It was a cold, crisp Alberta winter day and Jason DeHetre, national manager of planning and engineering at Telus Corp., looked from the frozen iPad in his hands to the drone hovering hundreds of feet above and realized he didn’t have control of it.
The DJI Inspire drone, supplied by Gap Wireless, was well-suited to operate at the sub-zero temperatures, but the iPad used to control it wasn’t. Thanks to his training and experience, DeHetre was somehow able to bring the drone straight down for a soft landing without crashing. The lesson? Drones aren’t toys.
“When any quad-copter has a failure in the motor, it’s coming straight down and there’s no smooth landing,” he says. “Know your equipment, know where it’s going to fail, and how it’s going to fail.”
Telus is the only carrier in Canada right now to use drones as part of its regular cell tower maintenance plan, and so far it’s only doing so in Alberta. It started developing the idea of using drone-assisted inspections with distributor Gap Wireless in 2014, which supplies many other products to the carrier. In a presentation at the Canadian Wireless Trade Show in Toronto on Wednesday, DeHetre made it clear that working with drones in the field isn’t as easy as buying a device off the shelf at Best Buy and throwing it into the air. It’s a journey of training, compliance, and careful oversight.
Telus’ interest in drones matched that of Glenn Poulos, vice-president and general manager of Gap Wireless. Telus is Gap’s biggest customer he says, and its interest is just one of the reasons that he sees drones – or unmanned aerial vehicles (UAVs) – as a growth area for his business.
“They are definitely at the forefront in Canada,” he says of Telus. “The biggest challenge is the regulatory and training requirements. Telus has an in-house set of pilots that gives them a leg up.”
Drones a growing commercial business
Globally, the UAV market is expected to grow at a rate of 10 per cent annually through to 2020, predicts Dublin-based analyst firm Research and Markets. North America is the largest geography for the market, and drones that fly at medium altitude for long periods are the most popular category. Military use remains the most likely sector to be investing in UAVs, but commercial uses are on the rise.
Just three years ago DeHetre says he would have laughed at you if you’d suggested he’d be playing with remote control helicopters at work. That was before his boss told him to look into it for cell tower inspections. In deploying the drones as part of regular operations, he went about it seriously.
“We wanted to make sure we protected the brand,” he said. “It can’t just be cool, you have to be able to monetize the investment.”
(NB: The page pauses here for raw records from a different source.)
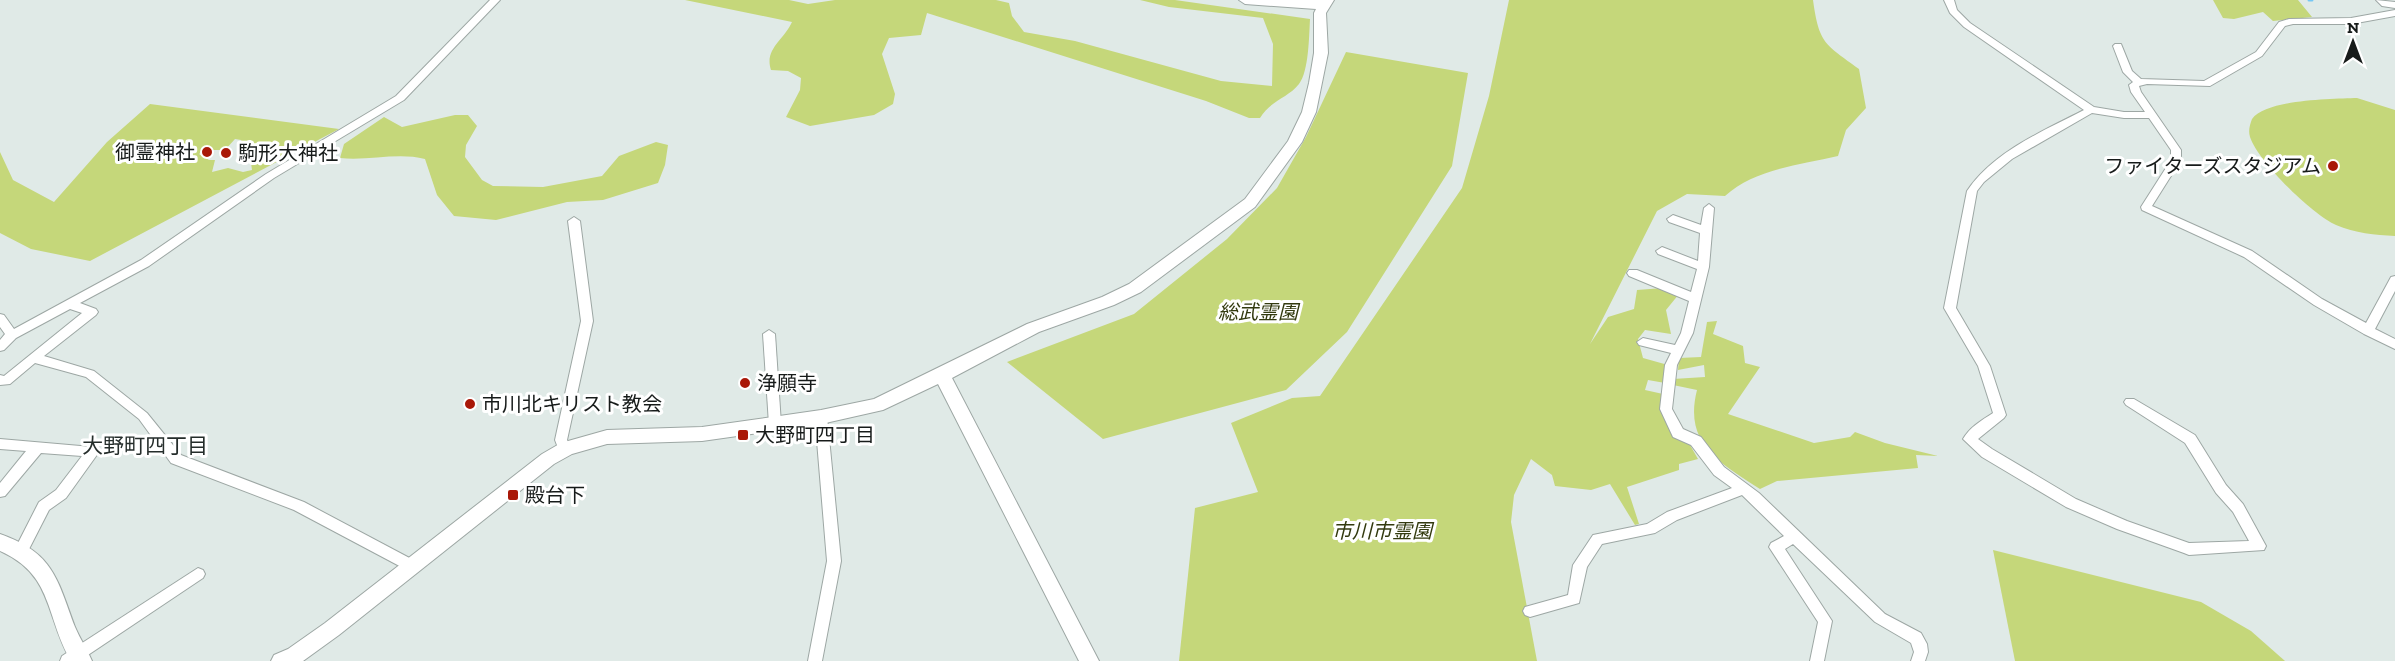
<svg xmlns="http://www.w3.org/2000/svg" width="2395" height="661" viewBox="0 0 2395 661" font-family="'Zilla Slab','Noto Sans JP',serif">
<rect width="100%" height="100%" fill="#e0eae7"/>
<g fill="#c5d77a" fill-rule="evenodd">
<path d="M 685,0 L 789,0 L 808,4 L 835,0 L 996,0 L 1009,3 L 1012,16 L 1024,32 L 1075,41 L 1221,81 L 1272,86 L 1273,44 L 1263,18 L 1169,7 L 1140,0 L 1175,0 L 1310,19 C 1309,36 1309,71 1299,84 C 1288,98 1271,100 1260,118 L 1249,118 L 1206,101 L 927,13 L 921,35 L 889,38 L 882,54 L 895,94 L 893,104 L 874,115 L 810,126 L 786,117 L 800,90 L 801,78 L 788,71 L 771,70 C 764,49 784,40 792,22 Z"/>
<path d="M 1509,0 L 1813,0 C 1819,44 1825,44 1859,69 L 1866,108 L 1846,130 L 1838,156 C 1799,165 1754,169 1725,196 L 1687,194 L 1657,211 L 1590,344 L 1608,317 L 1634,309 L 1637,290 L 1663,288 L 1679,294 L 1666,310 L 1671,334 L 1645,330 L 1638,339 L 1643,358 L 1668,365 L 1665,383 L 1648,380 L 1645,390 L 1663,394 L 1660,404 L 1673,438 L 1686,438 L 1698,459 L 1679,464 L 1679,470 L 1627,487 L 1639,524 L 1635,525 L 1610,484 L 1591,490 L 1555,486 L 1552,475 L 1531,459 L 1514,495 L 1511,522 L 1537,661 L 1179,661 L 1195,508 L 1258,492 L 1231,423 L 1292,398 L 1320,396 L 1462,188 L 1489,96 Z"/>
<path d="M 2213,0 L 2298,0 L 2312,17 L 2273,21 L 2263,12 L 2234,19 L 2223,18 Z"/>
<path d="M 1346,52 L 1468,73 L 1452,166 L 1347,332 L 1286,390 L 1103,439 L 1007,362 L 1134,314 L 1227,239 L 1277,188 L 1306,137 Z"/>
<path d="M 2357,98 L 2395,110 L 2395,236 C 2375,235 2355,233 2336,225 C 2312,214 2259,163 2250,137 C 2248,130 2250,125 2252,119 C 2267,99 2333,99 2357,98 Z"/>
<path d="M 150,104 L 339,129 L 90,261 L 31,249 L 0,233 L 0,152 L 13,180 L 54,202 L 107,142 ZM 235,139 L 241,140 L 245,147 L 262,145 L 266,148 L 251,163 L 252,170 L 243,172 L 228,168 L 212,172 L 215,160 L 209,160 L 199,154 L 204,150 L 225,150 Z"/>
<path d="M 455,115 L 468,115 L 477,126 L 466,145 L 465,157 L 482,180 L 493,186 L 543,187 L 602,176 L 619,156 L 656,142 L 668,145 L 665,165 L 658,183 L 603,200 L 567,202 L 496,220 L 454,216 L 437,195 L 425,159 C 398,152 369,161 340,158 L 344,144 L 384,117 L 402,127 Z"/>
<path d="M 1717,321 L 1713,334 L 1743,346 L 1745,363 L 1760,367 L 1728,414 L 1814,443 L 1850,437 L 1855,432 L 1885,443 L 1938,456 L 1916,455 L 1918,468 L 1777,481 L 1760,489 C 1721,463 1683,445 1697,390 L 1673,385 L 1673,379 L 1705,377 L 1704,365 L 1678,370 L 1679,358 L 1701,357 L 1707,322 Z"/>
<path d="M 1993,550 L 2201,602 L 2251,631 L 2285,661 L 2015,661 Z"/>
</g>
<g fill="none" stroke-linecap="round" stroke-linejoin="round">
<path stroke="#76c7f4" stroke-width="3" d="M 2309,0 L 2312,0"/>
<defs>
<g id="street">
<path d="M 490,0 L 500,0 L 404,100 L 274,178 L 149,266 L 80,303 L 96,309 L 98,312 L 96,315 L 44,356 L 94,371 L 147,413 L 181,455 L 304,502 L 417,562 L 419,566 L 417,570 L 412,572 L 407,570 L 294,510 L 171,463 L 139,419 L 86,377 L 35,363 L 10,384 L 0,385 L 0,375 L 4,376 L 82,313 L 70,309 L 16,338 L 4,350 L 0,351 L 0,340 L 5,334 L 0,327 L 0,314 L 4,315 L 14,329 L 141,260 L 266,174 L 396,96 Z"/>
<path d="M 1944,0 L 1954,0 L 1957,10 L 1970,23 L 2094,107 L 2124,112 L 2145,112 L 2131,92 L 2129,85 L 2133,82 L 2123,72 L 2113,46 L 2115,44 L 2121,44 L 2132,71 L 2141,79 L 2204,81 L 2256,52 L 2279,22 L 2289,19 L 2351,18 L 2395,10 L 2395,16 L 2351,24 L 2293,24 L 2285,26 L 2262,56 L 2210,86 L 2147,84 L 2139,86 L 2141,92 L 2181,150 L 2181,160 L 2152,206 L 2252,251 L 2322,299 L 2366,323 L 2391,277 L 2395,276 L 2395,291 L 2375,329 L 2395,339 L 2395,349 L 2364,334 L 2314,305 L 2244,257 L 2142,210 L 2141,207 L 2171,160 L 2171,150 L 2149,118 L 2124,118 L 2092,113 L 2012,159 L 1984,182 L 1977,191 L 1956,308 L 1990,366 L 2006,415 L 2004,418 L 1978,439 L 1992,449 L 2076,499 L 2127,521 L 2189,543 L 2249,541 L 2233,512 L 2216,493 L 2185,443 L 2126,405 L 2124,402 L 2126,399 L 2134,399 L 2195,435 L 2226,485 L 2243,504 L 2266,546 L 2264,550 L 2189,555 L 2184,553 L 2117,529 L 2066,507 L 1982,457 L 1963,439 C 1970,427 1982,420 1993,413 L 1978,366 L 1944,308 L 1967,191 C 1993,152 2043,131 2084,110 L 1964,27 L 1950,13 Z"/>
<path d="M 2376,0 L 2395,2 L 2395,8 L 2382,6 Z"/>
<path d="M 1709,204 L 1714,208 L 1709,267 L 1693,333 L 1677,365 L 1672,409 L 1683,429 L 1701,437 L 1724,467 L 1759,493 L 1885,614 L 1921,633 L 1927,644 L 1928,652 L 1925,661 L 1911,661 L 1914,652 L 1911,643 L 1875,622 L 1793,544 L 1785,549 L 1832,621 L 1824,661 L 1810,661 L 1818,622 L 1769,547 L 1771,543 L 1784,536 L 1742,495 L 1677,520 L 1655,533 L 1602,544 L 1587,567 L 1579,603 L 1530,617 L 1525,615 L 1523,611 L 1525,607 L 1568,595 L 1573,565 L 1593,535 L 1647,524 L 1667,512 L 1732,488 L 1714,475 L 1691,445 L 1673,437 L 1660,409 L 1665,365 L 1671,353 L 1639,345 L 1637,342 L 1643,338 L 1675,345 L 1681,333 L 1689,301 L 1629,276 L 1627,273 L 1629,270 L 1637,270 L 1691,292 L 1697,269 L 1658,254 L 1656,251 L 1662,247 L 1698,261 L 1700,233 L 1669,222 L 1667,219 L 1673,215 L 1701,225 L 1704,208 Z"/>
<path d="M 574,217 L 580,221 L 593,321 L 567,440 L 572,449 L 570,453 L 565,454 L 560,453 L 555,440 L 581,321 L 568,221 Z"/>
<path d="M 769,330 L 775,334 L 781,424 L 780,428 L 770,428 L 769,424 L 763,334 Z"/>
<path d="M 821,412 L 826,414 L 827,417 L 841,561 L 822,661 L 808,661 L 827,561 L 815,417 L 816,414 Z"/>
<path d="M 0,439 L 92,447 L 97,448 L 99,452 L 66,498 L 49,510 L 27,553 L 22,555 L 17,553 L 15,549 L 39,502 L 56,490 L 82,456 L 41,453 L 5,496 L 0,497 L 0,483 L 26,451 L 0,449 Z"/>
<path d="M 198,568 L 203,570 L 205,574 L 203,578 L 79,661 L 60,661 L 62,656 Z"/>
</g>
<g id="secondary">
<path d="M 1239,0 L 1334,0 L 1326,13 L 1328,53 L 1316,112 L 1302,142 L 1255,207 L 1141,292 L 1114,305 L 1039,332 L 952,378 L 1099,661 L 1079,661 L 938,384 L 883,410 L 821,424 L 702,441 L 607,444 L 572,454 L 554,464 L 339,635 L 303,661 L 271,661 L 274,655 L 288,649 L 325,623 L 542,454 L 561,443 L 607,430 L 702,427 L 821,410 L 874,399 L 1027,324 L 1102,297 L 1129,284 L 1245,199 L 1288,141 L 1302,112 L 1309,83 L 1314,53 L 1314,13 L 1316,9 L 1245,4 Z"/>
<path d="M 0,534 C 54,553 57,579 75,627 C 80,639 87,649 92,661 L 71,661 C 45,616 54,575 0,551 Z"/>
</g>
</defs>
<use href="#street" stroke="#9da7a4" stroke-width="2"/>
<use href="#secondary" stroke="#9da7a4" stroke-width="2"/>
<use href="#street" fill="#fff" fill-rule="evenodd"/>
<use href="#secondary" fill="#fff" fill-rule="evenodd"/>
</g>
<g fill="#a91808" stroke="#fff" stroke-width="2">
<circle cx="207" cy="152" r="6"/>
<circle cx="226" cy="153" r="6"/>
<circle cx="2333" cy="166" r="6"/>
<circle cx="745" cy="383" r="6"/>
<circle cx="470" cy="404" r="6"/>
<rect x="737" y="429" width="12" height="12" rx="3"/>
<rect x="507" y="489" width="12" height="12" rx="3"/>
</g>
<g text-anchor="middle" stroke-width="6" stroke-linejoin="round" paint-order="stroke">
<g font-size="20" fill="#171b1a" stroke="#fff" text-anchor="start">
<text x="195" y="159" text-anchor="end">御霊神社</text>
<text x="238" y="160">駒形大神社</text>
<text x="2321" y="173" text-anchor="end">ファイターズスタジアム</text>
<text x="757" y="390">浄願寺</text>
<text x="482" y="411">市川北キリスト教会</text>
<text x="755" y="442">大野町四丁目</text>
<text x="525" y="502">殿台下</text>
</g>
<g font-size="20" font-style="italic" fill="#333a0f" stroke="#fff">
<text x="1258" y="319">総武霊園</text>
<text x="1382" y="538">市川市霊園</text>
</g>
<g font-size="21" fill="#252d2b" stroke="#fff">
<text x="145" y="453">大野町四丁目</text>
</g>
</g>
<g transform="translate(2353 42)" stroke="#ffffff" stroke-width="4.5" paint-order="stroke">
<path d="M0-4.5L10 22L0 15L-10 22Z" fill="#171b1a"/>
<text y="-9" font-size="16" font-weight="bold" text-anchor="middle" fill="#171b1a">N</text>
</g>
</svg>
Telus attained Special Flight Operations Certificates (SFOC) from Transport Canada for the regions where it intended to operate drones. Then it went about training its own cell tower maintenance crews in week-long programs. Crews that conduct maintenance checks with drones do so in two-person teams – one to fly the drone, and one to provide support on the ground. That involves ensuring the site is under control, and no one is walking around underneath the drone and no vehicles are coming up the driveway.
Other companies considering drone deployments shouldn’t hesitate to ask for help, DeHetre says. Telus chose to do in-house training for its own staff because those technicians already travel to the sites, and there may be times where there are proprietary concerns.
“Reach out to the pros,” he says. “There are so many people out there that have been involved in large UAV deployments.”
Service providers are the majority of Gap Wireless’ customer base for drone products, Poulos says. He’s built out the distributor’s UAV offerings to cover the complete ecosystem of what those clients require: aircraft, sensors and camera peripherals, image processing, support and training, and even anti-drone defense measures.
“Most of our customers are offering ‘drone as a service,'” he says. “They’re inspecting cell towers, wind turbines, bridges, you name it.”
When it came time to select what drone Telus would use in the field, DeHetre looked to the lineup offered by DJI. While he did try the consumer Phantom model at first, he found it was too light weight. The industrial-grade Inspire line proved better suited to windy Alberta.
“We are in some pretty harsh environments,” he says. At the same time, “we wanted something very simple for a pilot, something that was ready to fly.”
While Telus wouldn’t go far as cutting third-party inspections – those can still uncover more problems than UAV inspections – the UAV fleet has proven valuable in the carrier’s maintenance strategy. Images from the zoom cameras mounted to the Inspire have spotted ice damage on microwave antennae.
“Eventually that will be a failure point and we’ll have a client outage,” he says. “If we know ahead of time, we can schedule a maintenance window.”
And so long as it doesn’t get too cold out, those drones will continue to come back down for a smooth landing.